O CEO da TotalEnergies, Patrick Pouyanné, à esquerda, aperta a mão do secretário do Interior, Doug Burgum, após assinar um acordo em uma conferência de energia em Houston para encerrar os projetos eólicos offshore da empresa francesa nos EUA e redirecionar esses fundos para a produção de combustíveis fósseis.

As oscilações na política energética dos EUA ameaçam tanto as energias renováveis ​​como os combustíveis fósseis

A administração Trump priorizou o uso de combustíveis fósseis ao mesmo tempo que tenta limitar a construção de projetos de energias renováveis. Trump é especialmente hostil em relação à energia eólica, protestando contra a indústria depois de ter perdeu uma luta com um projeto eólico offshore perto de um de seus campos de golfe na Escócia, há mais de uma década.

O Departamento do Interior anunciou o acordo da TotalEnergies meses depois de um juiz federal abatido um ordem executiva que suspendeu as aprovações para novos projetos de energia eólica em terras e águas federais. A administração também tentou, sem sucesso, interromper a construção de cinco projetos eólicos offshore que já estavam em desenvolvimento ao longo da Costa Leste, citando preocupações de segurança nacional que o Departamento de Defesa supostamente levantou.

Referindo-se ao acordo com a TotalEnergies, Abrahams afirma: “Através deste acordo, a administração está a demonstrar que compreende que não pode recorrer aos tribunais para conseguir o que deseja”.

Não está claro se acordos semelhantes estão em andamento, dizem especialistas da indústria eólica. As empresas possuem mais de uma dúzia de concessões em águas federais que poderiam ser locais para futuros projetos eólicos, diz Nick Krakoff, advogado sênior da Conservation Law Foundation, que tem estado fortemente envolvida na autorização de projetos eólicos offshore.

Dada a oposição de Trump à energia eólica, algumas dessas empresas poderiam “buscar um pagamento da administração”, diz Krakoff.
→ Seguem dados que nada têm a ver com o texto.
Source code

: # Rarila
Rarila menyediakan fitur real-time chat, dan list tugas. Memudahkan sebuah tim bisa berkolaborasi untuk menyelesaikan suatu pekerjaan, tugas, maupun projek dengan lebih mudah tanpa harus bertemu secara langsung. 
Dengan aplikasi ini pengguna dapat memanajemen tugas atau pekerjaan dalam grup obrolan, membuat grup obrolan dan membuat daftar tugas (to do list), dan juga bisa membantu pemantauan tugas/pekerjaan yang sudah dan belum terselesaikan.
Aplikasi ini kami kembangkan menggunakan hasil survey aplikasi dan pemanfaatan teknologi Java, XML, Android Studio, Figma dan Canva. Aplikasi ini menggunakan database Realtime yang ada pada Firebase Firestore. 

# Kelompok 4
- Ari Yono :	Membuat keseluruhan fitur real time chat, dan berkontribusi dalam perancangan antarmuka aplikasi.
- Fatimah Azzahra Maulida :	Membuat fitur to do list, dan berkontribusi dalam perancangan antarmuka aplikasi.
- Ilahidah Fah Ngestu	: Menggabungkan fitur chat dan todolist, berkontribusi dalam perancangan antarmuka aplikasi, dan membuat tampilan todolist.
No entanto, a TotalEnergies pode ter estado numa posição única para um acordo, acrescenta, uma vez que a empresa já tem um enorme negócio de petróleo e gás para o qual poderia transferir investimentos.

Embora a administração Trump e a TotalEnergies tenham afirmado que a energia eólica offshore é um mau investimento nos EUA, as organizações que gerem redes eléctricas ao longo da Costa Leste afirmaram que novos projectos eólicos offshore na região são vitais para garantindo confiabilidade elétrica e para atendendo à crescente demanda de energia.

Agora, o futuro da indústria nos EUA é incerto.

“Os promotores de projectos e financiadores podem ter receio de investir num sector de capital intensivo com um risco eleitoral tão demonstrável e elevado”, diz Fox da ClearView Energy Partners. “Mesmo que você tenha um próximo presidente que diga: ‘Adoramos a energia eólica offshore’, você pode estar se perguntando: ‘Haverá outra oposição como Trump depois disso?'”

Mas Fox diz que toda a indústria energética irá sofrer à medida que o sector se tornar mais politizado e a política federal oscilar cada vez mais dramaticamente de uma administração para outra.

“Quando se constrói uma central eléctrica ou se pensa na produção de petróleo, não se pensa apenas na administração actual, mas nas próximas décadas”, diz Fox. “E a oscilação do pêndulo é um risco político real.”